The highpoints of the history of God’s people are accounts not of fleeing conflict, but moving toward it in hope, believing God will be at work in the tension, pain, and mess. Such is the story of the prophets — Moses with the stubborn people he refused to give up on; Elijah at Carmel squaring off against Baal; the embattled Isaiah, Jeremiah, and Ezekiel brought into increasing conflict, seemingly at every oracle, with a hard-hearted people they were commissioned to serve.

And so it was with the apostles. When tensions emerged in the fledgling church between Hebrews and Greeks, they dealt with disunity quickly and did not let it fester. God had a gift to give these young believers in Acts 6 — seven newly appointed leaders to serve the people’s needs — and it came not through shying away from conflict, but through straightforwardly tackling their troubles.

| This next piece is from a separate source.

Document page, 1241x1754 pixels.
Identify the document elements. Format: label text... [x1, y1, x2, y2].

And when conflict arose again along the same fault lines, this time over circumcision, the apostle Paul didn’t avoid or neglect it, but traveled to Jerusalem to address it in person (Acts 15:2).

For Gospel Advance

Then, when Peter’s lapse in judgment at Antioch separated him from Gentile believers, “fearing the circumcision party” (Galatians 2:12), again Paul moved toward the conflict, not away. “I opposed him to his face,” he said (Galatians 2:11), and with it, Peter and the gospel witness in Antioch were restored.

The life of Paul, we might say, became a series of one conflict after another — and each one a catalyst for the ongoing progress of grace. He wrote to the Philippians about “the same conflict that you saw I had and now hear that I still have” (Philippians 1:30) — a conflict, which he says, “really served to advance the gospel” (Philippians 1:12).

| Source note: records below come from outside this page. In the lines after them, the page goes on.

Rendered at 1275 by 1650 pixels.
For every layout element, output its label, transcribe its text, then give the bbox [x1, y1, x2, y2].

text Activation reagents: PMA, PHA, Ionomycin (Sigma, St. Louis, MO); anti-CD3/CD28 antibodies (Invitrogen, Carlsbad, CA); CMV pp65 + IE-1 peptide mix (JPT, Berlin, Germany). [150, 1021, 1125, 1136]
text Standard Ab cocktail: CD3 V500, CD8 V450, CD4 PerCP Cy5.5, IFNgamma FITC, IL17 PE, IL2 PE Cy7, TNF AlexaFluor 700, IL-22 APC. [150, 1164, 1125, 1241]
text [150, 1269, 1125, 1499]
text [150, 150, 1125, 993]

“The highpoints of the history of God’s people are stories not of fleeing conflict, but moving toward it.”

And he recounted to the Thessalonians how not cowering from conflict was essential to the gospel coming to them. “Though we had already suffered and been shamefully treated at Philippi, as you know, we had boldness in our God to declare to you the gospel of God in the midst of much conflict” (1 Thessalonians 2:2). His thirteen letters are a tribute to the fact that he wasn’t afraid to address emerging conflict and see what good God had in store for his people in it.

The Pattern of Christ

And of course, our most compelling emblem of not shying away from conflict, but turning to take it head-on, is the founder and perfecter of our faith, who for the joy that was set before him endured the cross, despising the shame (Hebrews 12:2).

The trajectory of Jesus’s life was toward need, and inevitably toward conflict, not away. He set his face like flint to go to Jerusalem, to the great conflict at Calvary, to rescue us from our greatest conflict, eternal separation from God because of the rebellion of our sin against him.

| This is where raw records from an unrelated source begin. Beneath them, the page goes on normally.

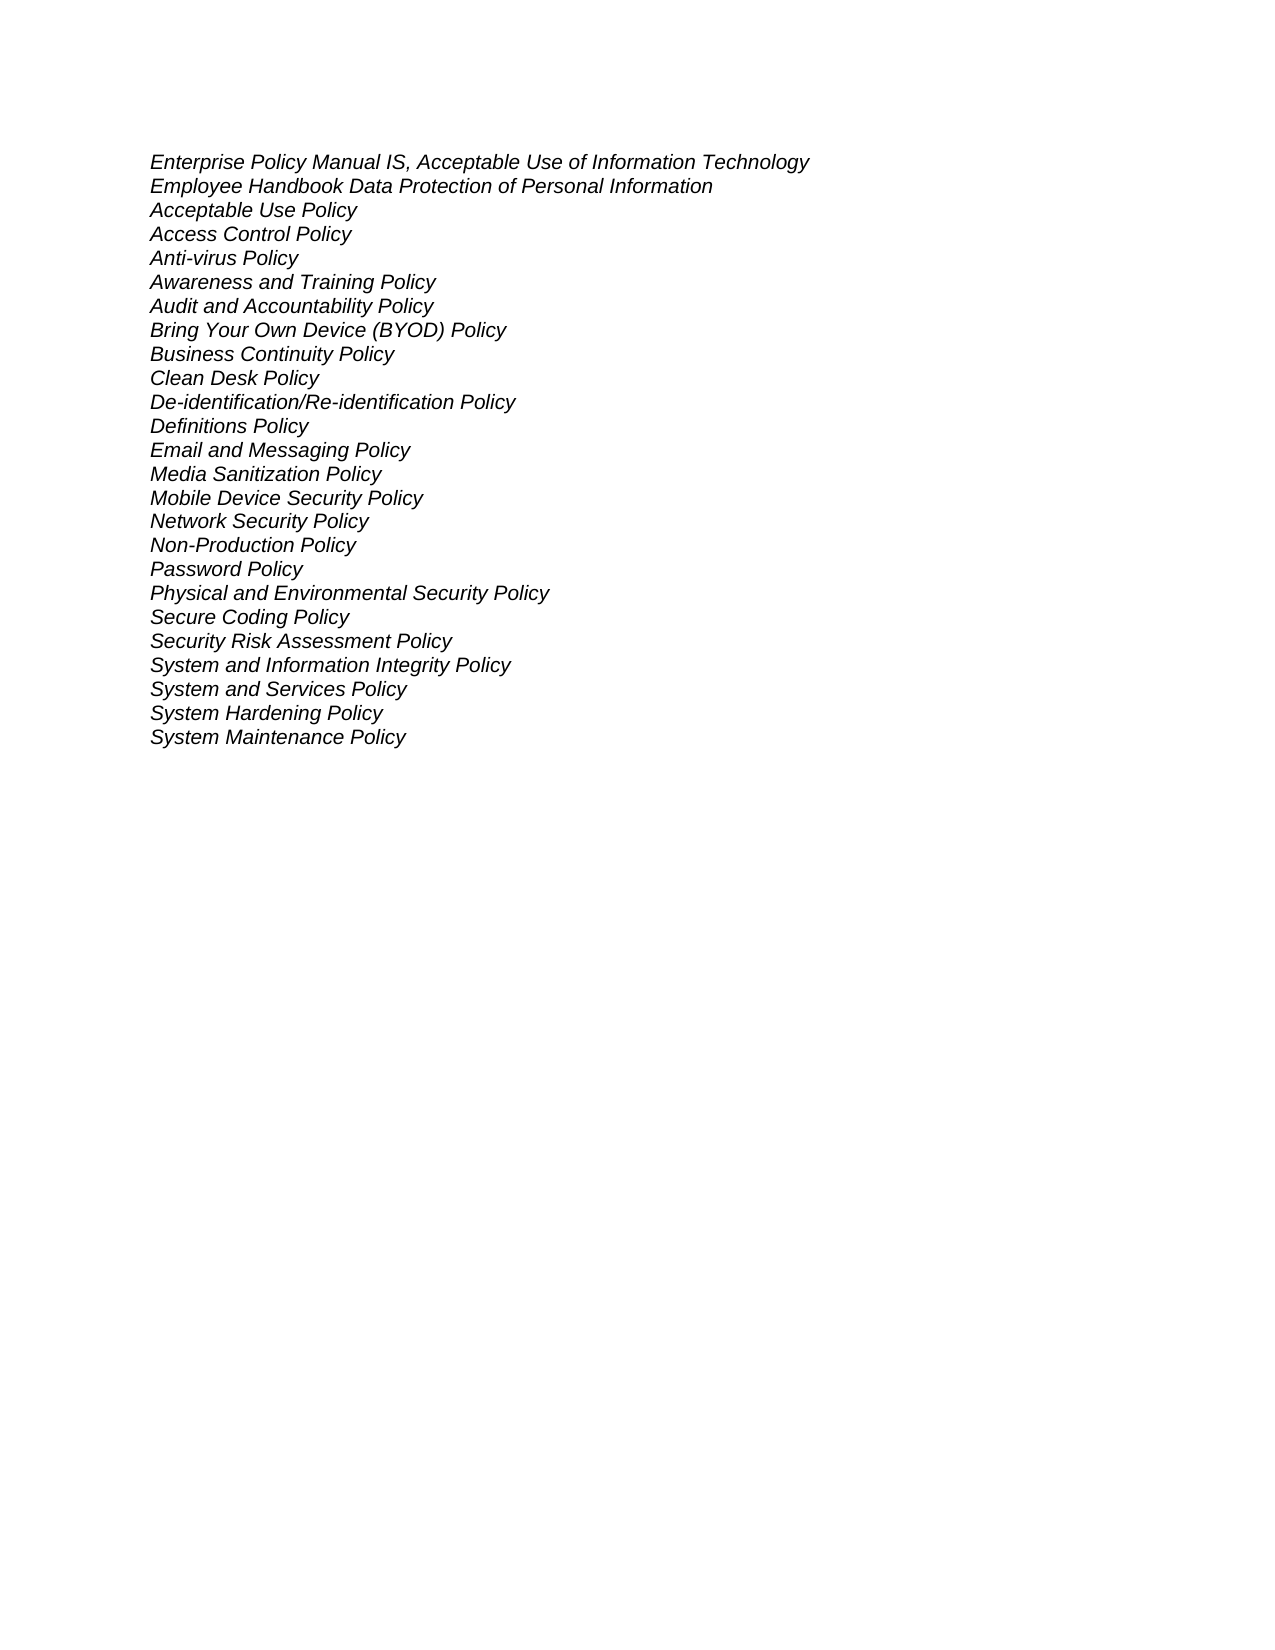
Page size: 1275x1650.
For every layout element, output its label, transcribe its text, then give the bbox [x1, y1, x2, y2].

text Enterprise Policy Manual IS, Acceptable Use of Information Technology [150, 150, 1125, 174]
text Email and Messaging Policy [150, 437, 1125, 461]
text De-identification/Re-identification Policy [150, 389, 1125, 413]
text Password Policy [150, 557, 1125, 581]
text Clean Desk Policy [150, 366, 1125, 389]
text Media Sanitization Policy [150, 461, 1125, 485]
text Non-Production Policy [150, 533, 1125, 557]
text Acceptable Use Policy [150, 198, 1125, 222]
text System Hardening Policy [150, 701, 1125, 725]
text Physical and Environmental Security Policy [150, 581, 1125, 605]
text Business Continuity Policy [150, 342, 1125, 366]
text System and Information Integrity Policy [150, 653, 1125, 677]
text Network Security Policy [150, 509, 1125, 533]
text Anti-virus Policy [150, 246, 1125, 270]
text Bring Your Own Device (BYOD) Policy [150, 318, 1125, 342]
text Access Control Policy [150, 222, 1125, 246]
text Definitions Policy [150, 413, 1125, 437]
text System Maintenance Policy [150, 725, 1125, 749]
text System and Services Policy [150, 677, 1125, 701]
text Audit and Accountability Policy [150, 294, 1125, 318]
text Mobile Device Security Policy [150, 485, 1125, 509]
text Secure Coding Policy [150, 605, 1125, 629]
text Employee Handbook Data Protection of Personal Information [150, 174, 1125, 198]
text Awareness and Training Policy [150, 270, 1125, 294]
text Security Risk Assessment Policy [150, 629, 1125, 653]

And so being saved by him, we Christians, “little christs,” learn increasingly to follow in his steps, empowered by his Spirit, to move toward conflict, toward need, toward pain, toward tension, looking past the imposing awkwardness and difficulty that lies before us to the promise of joy on the other side.

The Lord’s Servant in Conflict

Which doesn’t mean we become bull-headed and pugnacious and develop a penchant for a good fight. Rather, our gospel-thickened skin frees us to lean in — with kindness, patience, and gentleness — to the caldrons of conflict that would otherwise send us running. We take on the heart and posture of “the Lord’s servant” who “must not be quarrelsome but kind to everyone, able to teach, patiently enduring evil, correcting his opponents with gentleness” (2 Timothy 2:24–25).

“Conflict is not something to avoid or ignore. It is an opportunity for the triumph of grace.”

And as we consider that hard and scary conversation that needs to happen — to gently remove the speck from our brother’s eye, to address the elephant in the room — we acknowledge our weakness. In ourselves, we are unable to address this conflict with intentionality and kindness. But this we couple with a prayer for his strength. And we move forward in faith, knowing that if tribulation, distress, persecution, famine, nakedness, peril, and sword cannot separate us from the love of Christ (Romans 8:35), then neither can conflict. No matter how tense. No matter how intimidating.

For the Christian, conflict is not something to avoid or ignore. It is an opportunity for the triumph of grace.